Maestros del Cuidado y Ocio

 

Con la primavera nos ponemos serias: gimnasio, dietas, largas caminatas, bicicleta en lugar de metro para ir al trabajo… Pero terminado el verano algunas notamos cómo la merecida relajación de las vacaciones ha pasado factura a nuestra figura, especialmente en el volumen de nuestro vientre. Ese aspecto liso y plano que tanto nos costó trabajar para exhibirlo durante la época estival ahora se presenta algo hinchado, con ese par de kilos de más que asoman y no nos esperábamos para nada. La mayoría de los expertos en deporte y nutrición están de acuerdo en que la clave para eliminar la grasa abdominal y lograr un vientre liso consiste en una combinación de actividad física bien dirigida y una dieta sana y equilibrada, donde las calorías vacías apenas tienen presencia.

 

 

El ejercicio adecuado con la intensidad justa

 

Lo primero que se nos viene a la cabeza cuando hablamos de ejercitación y vientre plano son los consabidos abdominales, un ejercicio que, si bien ayuda a muscular la zona abdominal, no es el único que ayuda a fortalecerla: las planchas o las sentadillas, por ejemplo, son una buena alternativa a ellos. Además, combinarlo con una rutina de ejercicio cardiovascular, al contrario de lo que comúnmente se piensa, no significa necesariamente que vayamos a conseguir mayor tonificación, pues con este tipo de actividad suele perderse parte de fibras musculares. Otro factor a tener en cuenta es el objetivo que buscamos: si un vientre plano o musculado.

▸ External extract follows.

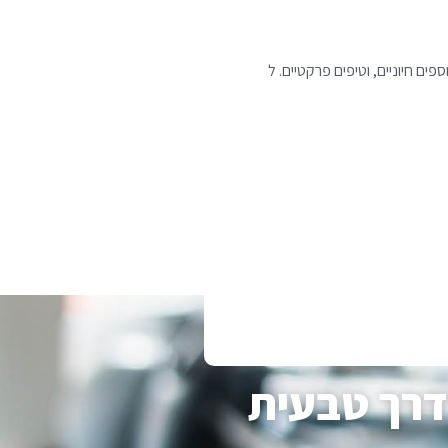
ם חיוניים, וטיפים פרקטיים. ל
בדרך טבעית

Sea cual sea, un aspecto fundamental para lograrlo será…

 

Tu dieta: el gran aliado

 

Sin la alimentación adecuada no importa cuánto ejercicio practiques: la flaccidez y la grasa seguirán ahí, pues la ejercitación no conlleva su directa transformación en músculo. De entre todas las pautas generales recomendadas por los expertos en nutrición, las que no puedes pasar por alto son el consumo de alimentos ricos en fibra, granos enteros, legumbres, pescados ricos en omega-3, frutos secos como las almendras o el consumo de productos de alto índice de probióticos. No sólo lo agradecerá tu vientre sino también tu bienestar general.